Sheffield City Council told the AJ that the scheme was now 'on ice' because Menta was in 'financial difficulties' and on the point of administration.
But Sheffield planners rejected the housing venture because the proposed development land - now owned by Menta - is a former Union Carbide Corporation site and earmarked for industrial use only.
In 1984 nearly 4,000 people died and thousands more were left disabled by a lethal chemical cloud leaking from a Union Carbide plant in Bhopal, India.
Sheffield City Council director of development services, David Curtis, said: 'The proposed [housing] site, which is also owned by Menta, is a former Union Carbide industrial site and it would contravene planning laws to allow the building of houses. Therefore we refused planning consent.'
Planners also refused permission because council lawyers advised that the housing development and ski resort - some three miles apart - could not be linked.
Curtis added: 'Separate planning applications were lodged for both projects and each was considered on its own merits. Without housing the [Snow Mountain] scheme is economically unviable.

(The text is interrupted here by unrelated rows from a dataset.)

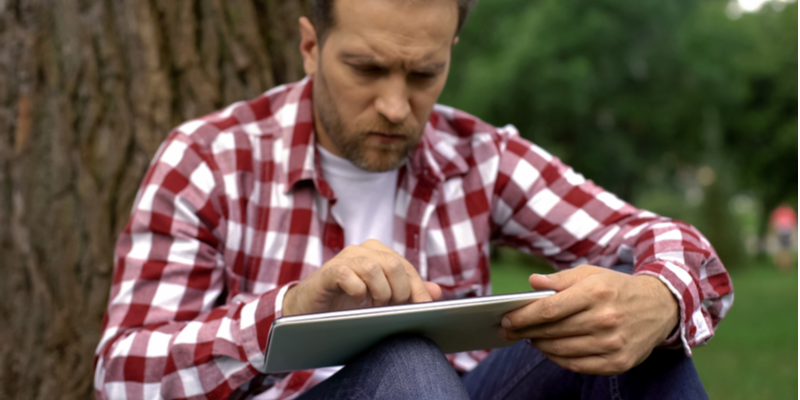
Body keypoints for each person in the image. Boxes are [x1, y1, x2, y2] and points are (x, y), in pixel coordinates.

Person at [93, 0, 733, 399]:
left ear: (449, 51)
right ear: (311, 46)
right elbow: (122, 378)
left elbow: (669, 243)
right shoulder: (208, 159)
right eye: (366, 69)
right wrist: (289, 315)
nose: (397, 107)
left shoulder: (476, 154)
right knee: (403, 363)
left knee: (628, 316)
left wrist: (660, 301)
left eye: (423, 74)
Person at [768, 204, 797, 271]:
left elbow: (773, 223)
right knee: (785, 250)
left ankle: (785, 267)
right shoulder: (787, 212)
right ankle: (784, 267)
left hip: (784, 233)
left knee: (785, 250)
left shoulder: (781, 212)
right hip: (782, 233)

'The developer is now in difficulties financially. They have a significant funding gap with it and they are on the verge of administration. This is now with the banks,' he continued.
The Snow Mountain project, which now looks increasingly unlikely to happen, is intended to revamp Sheffield's ageing ski village and help drive a wider regeneration programme in the Don Valley.
The scheme included plans for a 300m-long ski hall, new leisure accommodation, a hotel and a gondola cableway link to Sheffield Supertram.
Neither Menta nor FaulknerBrowns were available for comment.